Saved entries

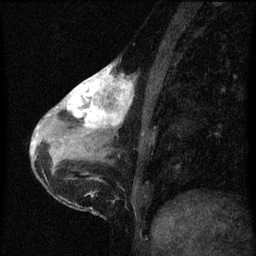
Breast MRI (dynamic contrast-enhanced), one sagittal slice; position 21 of 60 along the scan axis; dynamic contrast-enhanced series, image 2 of 3 at this slice position (ordered by acquisition); 1.5 T; TE 4.2 ms, TR 8 ms; 2 mm slice thickness; 256 × 256 image matrix. Female patient, age 38 years.
Outlined on this slice (semi-automatically segmented with operator editing):
- analysis volume of interest (the breast-tissue region the enhancement analysis was run in; not a lesion): bounding box <61,64,136,147> (left, top, right, bottom; pixels)
- tumour enhancement mask (voxels above the 70 % enhancement threshold inside the analysis volume of interest): <63,64,134,129>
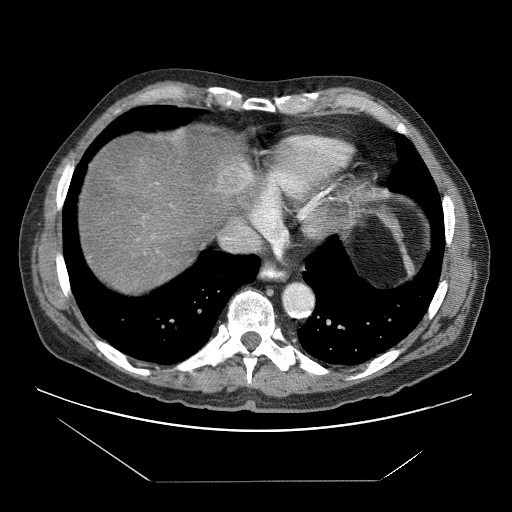
Contrast-enhanced abdominal CT (liver protocol), one axial slice. Position 67 of 83 along the scan axis. 120 kVp. Soft-tissue window (W 400 / L 40 HU). 2.5 mm slice thickness. 512 × 512 image matrix, field of view 420 × 420 mm. Case-level facts recorded for this patient, not image findings: diagnosis: hepatocellular carcinoma (patient treated with transarterial chemoembolisation; whether this scan precedes or follows treatment is not stated here); TNM stage (as recorded): Stage-IVB; Child-Pugh class: B; tumour differentiation: poorly differentiated; tumour nodularity: uninodular.
Outlined on this slice (semi-automatically segmented with operator editing):
- liver parenchyma outside the tumour (the mass and vessels are separate outlines, so this box may not span the whole liver): bounding box <78,134,248,292> (left, top, right, bottom; pixels)
- mass: <216,155,252,196>
- portal vein: <137,183,158,240>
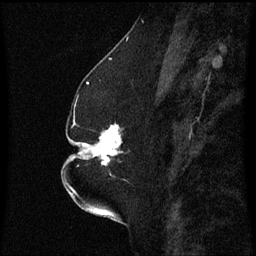
Breast MRI (dynamic contrast-enhanced), one sagittal slice; slice 23 of 60 in the series (ordered by position); dynamic contrast-enhanced series, image 2 of 3 at this slice position (ordered by acquisition); 1.5 T; TE 4.2 ms, TR 8.4 ms; 2.3 mm slice thickness; 256 × 256 image matrix, field of view 200 × 200 mm. Patient: female, 52 years. From the clinical record (not read from this slice): setting: breast cancer imaged before/during neoadjuvant chemotherapy; receptor status: HR-positive, HER2-negative.
Outlined on this slice (semi-automatic segmentation, software-assisted and operator-edited):
- analysis volume of interest (the breast-tissue region the enhancement analysis was run in; not a lesion): bounding box (x1, y1, x2, y2) in pixels: (75, 124, 129, 181)
- tumour enhancement mask (voxels above the 70 % enhancement threshold inside the analysis volume of interest): (75, 126, 122, 167)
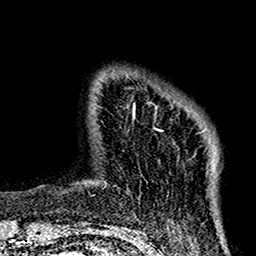
Breast MRI (dynamic contrast-enhanced), one axial slice. Position 18 of 160 along the scan axis. Cropped to one breast. Dynamic contrast-enhanced series, time point 2 of 7 at this slice position (early post-contrast). 1.5 T. TE 2.7 ms, TR 5.2 ms. 1 mm slice thickness. 256 × 256 image matrix, field of view 158 × 158 mm. Female patient.
Outlined on this slice (semi-automatic segmentation, software-assisted and operator-edited):
- enhancing-tissue mask used for the functional tumour volume (all voxels passing the contrast-enhancement thresholds inside the analysis volume; usually the tumour): box from (x=104, y=105) to (x=216, y=187) px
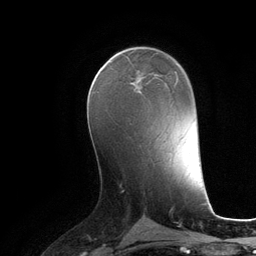
Breast MRI (dynamic contrast-enhanced), one axial slice; position 63 of 134 along the scan axis; cropped to one breast; dynamic contrast-enhanced series, time point 2 of 6 at this slice position (early post-contrast); 3 T; TE 2.8 ms, TR 6.9 ms; 256 × 256 image matrix. Female patient.
Outlined on this slice (semi-automatically segmented with operator editing):
- enhancing-tissue mask used for the functional tumour volume (all voxels passing the contrast-enhancement thresholds inside the analysis volume; usually the tumour): box from (x=138, y=73) to (x=157, y=92) px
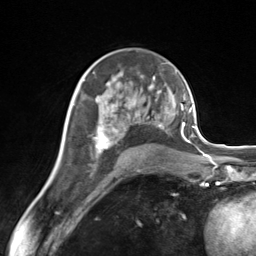
Breast MRI (dynamic contrast-enhanced), one axial slice. Slice 82 of 124 in the series (ordered by position). Cropped to one breast. Dynamic contrast-enhanced series, time point 2 of 7 at this slice position (early post-contrast). 3 T. TE 1.8 ms, TR 4.7 ms. 256 × 256 image matrix, field of view 150 × 150 mm. Female patient.
Annotated regions visible in this slice (semi-automatic segmentation, software-assisted and operator-edited):
- enhancing-tissue mask used for the functional tumour volume (all voxels passing the contrast-enhancement thresholds inside the analysis volume; usually the tumour): bounding box [x1, y1, x2, y2] px = [84, 83, 164, 155]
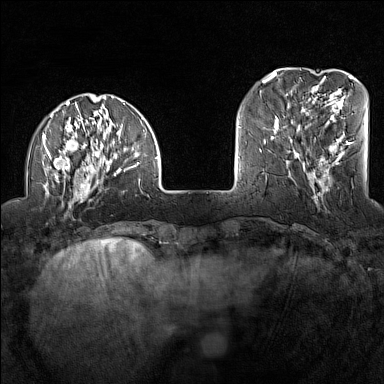
Breast MRI (dynamic contrast-enhanced), one axial slice. Slice 33 of 160 in the series (ordered by position). Dynamic contrast-enhanced series, time point 2 of 7 at this slice position (early post-contrast). 1.5 T. TE 1.8 ms, TR 5 ms. 1 mm slice thickness. 384 × 384 image matrix. Female patient.
Annotated regions visible in this slice (semi-automatic segmentation, software-assisted and operator-edited):
- enhancing-tissue mask used for the functional tumour volume (all voxels passing the contrast-enhancement thresholds inside the analysis volume; usually the tumour): bounding box [x1, y1, x2, y2] px = [42, 94, 159, 207]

§ **Your task**:
An exact copy is required of the lines from the start of the records above through the line with "- portal vein: <137,183,158,240>", and only those, without any pictures.

§ **Written answer**:
Breast MRI (dynamic contrast-enhanced), one sagittal slice; position 21 of 60 along the scan axis; dynamic contrast-enhanced series, image 2 of 3 at this slice position (ordered by acquisition); 1.5 T; TE 4.2 ms, TR 8 ms; 2 mm slice thickness; 256 × 256 image matrix. Female patient, age 38 years.
Outlined on this slice (semi-automatically segmented with operator editing):
- analysis volume of interest (the breast-tissue region the enhancement analysis was run in; not a lesion): bounding box <61,64,136,147> (left, top, right, bottom; pixels)
- tumour enhancement mask (voxels above the 70 % enhancement threshold inside the analysis volume of interest): <63,64,134,129>
Contrast-enhanced abdominal CT (liver protocol), one axial slice. Position 67 of 83 along the scan axis. 120 kVp. Soft-tissue window (W 400 / L 40 HU). 2.5 mm slice thickness. 512 × 512 image matrix, field of view 420 × 420 mm. Case-level facts recorded for this patient, not image findings: diagnosis: hepatocellular carcinoma (patient treated with transarterial chemoembolisation; whether this scan precedes or follows treatment is not stated here); TNM stage (as recorded): Stage-IVB; Child-Pugh class: B; tumour differentiation: poorly differentiated; tumour nodularity: uninodular.
Outlined on this slice (semi-automatically segmented with operator editing):
- liver parenchyma outside the tumour (the mass and vessels are separate outlines, so this box may not span the whole liver): bounding box <78,134,248,292> (left, top, right, bottom; pixels)
- mass: <216,155,252,196>
- portal vein: <137,183,158,240>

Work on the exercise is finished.